* HOW TO COMPLETE THIS TASK
The range to repeat runs from the line with "Consulenza valutazione rumore e" to the last line below, both ends included; give it exactly and without pictures.
-- DATA UNDER STUDY follows --
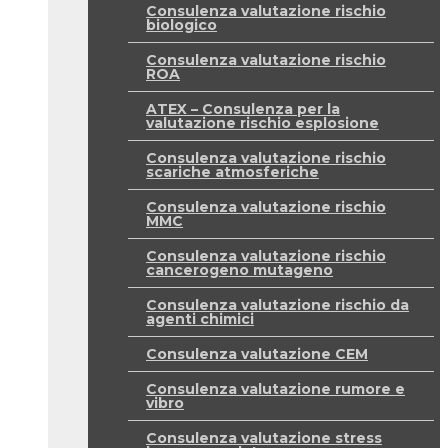
Consulenza valutazione rischio
biologico
Consulenza valutazione rischio
ROA
ATEX – Consulenza per la
valutazione rischio esplosione
Consulenza valutazione rischio
scariche atmosferiche
Consulenza valutazione rischio
MMC
Consulenza valutazione rischio
cancerogeno mutageno
Consulenza valutazione rischio da
agenti chimici
Consulenza valutazione CEM
Consulenza valutazione rumore e
vibro
Consulenza valutazione stress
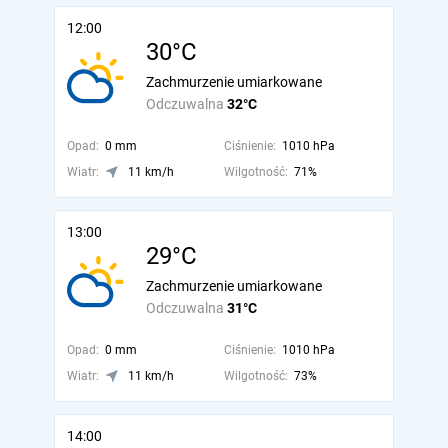
12:00
30°C
Zachmurzenie umiarkowane
Odczuwalna
32°C
Opad:
0 mm
Ciśnienie:
1010 hPa
Wiatr:
11 km/h
Wilgotność:
71%
13:00
29°C
Zachmurzenie umiarkowane
Odczuwalna
31°C
Opad:
0 mm
Ciśnienie:
1010 hPa
Wiatr:
11 km/h
Wilgotność:
73%
14:00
-- DATA UNDER STUDY concluded --
* COMPLETED TASK
Consulenza valutazione rumore e
vibro
Consulenza valutazione stress
12:00
30°C
Zachmurzenie umiarkowane
Odczuwalna
32°C
Opad:
0 mm
Ciśnienie:
1010 hPa
Wiatr:
11 km/h
Wilgotność:
71%
13:00
29°C
Zachmurzenie umiarkowane
Odczuwalna
31°C
Opad:
0 mm
Ciśnienie:
1010 hPa
Wiatr:
11 km/h
Wilgotność:
73%
14:00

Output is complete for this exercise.